Speckle reduction is a key issue for SAR images, as it affects the accuracy and effectiveness of SAR images interpretation. In this paper, we propose to use the pre-trained FFDNet model with MuLoG framework to handle single channel or multi-channel SAR images. Our objective is to design a filter which can efficiently eliminate the speckle while having a good preservation of edge and details. With the help of noise level map, M, FFDNet based methods can solve the limitation in the methods proposed in [36], where over-smoothing or under-smoothing occurs. In addition, the homogeneous region detector helps make the proposed methods an end-to-end process. From the experimental results for both single channel SAR images and multi-channel SAR images, we can observe that, in terms of suppressing the speckle, the MuLoG based methods have superiority compared with Homo based methods. Among MuLoG based methods, MuLoG-FFDNet performs more robustly than MuLoG-DnCNN. The MuLoG-DnCNN may leave some spots on the images sometimes, while MuLoG-FFDNet always has an effective speckle reduction at various noise levels. As for detail preservation, MuLoG based methods tend to make some details over-smoothed, but they can remove the artifacts created by Homo based methods. Observing the zoom in parts in the filtered results, MuLoG-FFDNet has a better detail preservation than MuLoG-DnCNN. MuLoG based methods also make different land objects more separable while retaining the polarimetric scattering mechanisms well. When the value of L is unknown, the homogeneous region detector, which computes the number of looks L automatically, also has shown a satisfactory performance at various noise levels.

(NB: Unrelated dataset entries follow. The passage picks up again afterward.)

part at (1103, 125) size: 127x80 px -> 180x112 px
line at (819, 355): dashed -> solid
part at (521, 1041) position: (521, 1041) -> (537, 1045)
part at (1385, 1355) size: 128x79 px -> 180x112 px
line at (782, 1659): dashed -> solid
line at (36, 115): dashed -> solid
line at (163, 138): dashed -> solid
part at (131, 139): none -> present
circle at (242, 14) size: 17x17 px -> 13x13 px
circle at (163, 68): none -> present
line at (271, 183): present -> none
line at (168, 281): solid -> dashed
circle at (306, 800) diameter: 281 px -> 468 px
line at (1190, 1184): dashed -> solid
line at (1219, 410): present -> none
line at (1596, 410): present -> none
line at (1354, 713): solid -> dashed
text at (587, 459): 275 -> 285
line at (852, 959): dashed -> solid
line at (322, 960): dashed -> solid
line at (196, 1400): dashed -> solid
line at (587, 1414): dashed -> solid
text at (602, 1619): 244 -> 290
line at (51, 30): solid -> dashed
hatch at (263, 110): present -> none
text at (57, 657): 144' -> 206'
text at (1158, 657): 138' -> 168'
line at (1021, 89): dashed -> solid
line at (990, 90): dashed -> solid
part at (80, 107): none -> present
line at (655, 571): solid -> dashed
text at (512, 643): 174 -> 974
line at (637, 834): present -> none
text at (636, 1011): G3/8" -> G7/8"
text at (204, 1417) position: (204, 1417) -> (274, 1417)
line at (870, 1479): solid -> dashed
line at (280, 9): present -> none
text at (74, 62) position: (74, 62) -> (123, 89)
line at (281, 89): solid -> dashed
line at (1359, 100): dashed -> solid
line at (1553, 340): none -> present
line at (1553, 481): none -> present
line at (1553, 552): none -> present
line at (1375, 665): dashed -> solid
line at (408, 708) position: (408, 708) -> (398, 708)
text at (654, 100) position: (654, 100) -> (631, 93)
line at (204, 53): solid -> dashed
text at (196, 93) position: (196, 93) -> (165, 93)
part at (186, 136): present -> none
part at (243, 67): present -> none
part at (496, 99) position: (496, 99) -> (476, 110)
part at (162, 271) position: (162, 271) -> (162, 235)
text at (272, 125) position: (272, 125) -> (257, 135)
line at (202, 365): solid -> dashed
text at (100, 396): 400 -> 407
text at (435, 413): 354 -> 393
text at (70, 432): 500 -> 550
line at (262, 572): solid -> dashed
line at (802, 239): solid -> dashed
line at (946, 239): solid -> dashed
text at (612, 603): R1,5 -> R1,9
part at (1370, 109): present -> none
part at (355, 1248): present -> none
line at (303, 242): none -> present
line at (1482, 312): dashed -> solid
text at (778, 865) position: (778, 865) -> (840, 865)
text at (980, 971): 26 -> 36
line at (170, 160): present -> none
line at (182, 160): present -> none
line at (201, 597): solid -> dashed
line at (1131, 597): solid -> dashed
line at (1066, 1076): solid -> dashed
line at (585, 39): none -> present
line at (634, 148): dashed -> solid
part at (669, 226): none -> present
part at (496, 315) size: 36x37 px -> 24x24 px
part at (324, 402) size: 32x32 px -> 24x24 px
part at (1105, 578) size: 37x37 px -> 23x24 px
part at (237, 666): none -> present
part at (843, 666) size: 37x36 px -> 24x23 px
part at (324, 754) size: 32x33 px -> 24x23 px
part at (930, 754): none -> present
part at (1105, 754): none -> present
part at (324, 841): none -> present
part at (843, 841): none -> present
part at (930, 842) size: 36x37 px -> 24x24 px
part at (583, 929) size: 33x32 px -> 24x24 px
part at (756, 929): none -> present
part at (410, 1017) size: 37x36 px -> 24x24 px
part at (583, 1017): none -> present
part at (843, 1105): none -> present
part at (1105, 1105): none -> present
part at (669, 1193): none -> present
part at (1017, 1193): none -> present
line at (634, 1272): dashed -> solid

Using the pre-trained CNN model directly prevents us from preparing dataset, well designed network and tedious training to obtain state-of-the-art results. Moreover, as the lack of PolSAR data, no CNN-based methods have been proposed to despeckle PolSAR images. Maybe, a pre-trained filter on SAR images can be used to solve this problem embedded with MuLoG framework.

However, looking carefully at the filtered results of MuLoG-FFDNet, we can see the halo artifacts exist around the edges. Recently, a very simple but efficient idea to improve filter’s edge preservation capacity, called Side Window [51] has been proposed. Side Window changes the traditional center-based window into a side-based window, and can effectively restrain halo around edges. Although, the MuLoG framework is a non-patch based method, but the idea of Side Window can be used in the CNN network to train a filter with superior edge and detail preservation capacity in the future.

6. Conclusions

While most deep learning methods need many data or a well designed model, this paper proposes a simple yet efficient method which uses the pre-trained CNN model for SAR and PolSAR images despeckling embedded with MuLoG framework and a homogenous region detector. This pre-trained FFDNet model allows the proposed filter to work very robustly at various noise levels for single channel and multi-channel SAR images. Our work confirms that any superior Gaussian filter can be plugged into MuLoG framework to obtain the promising results in SAR images.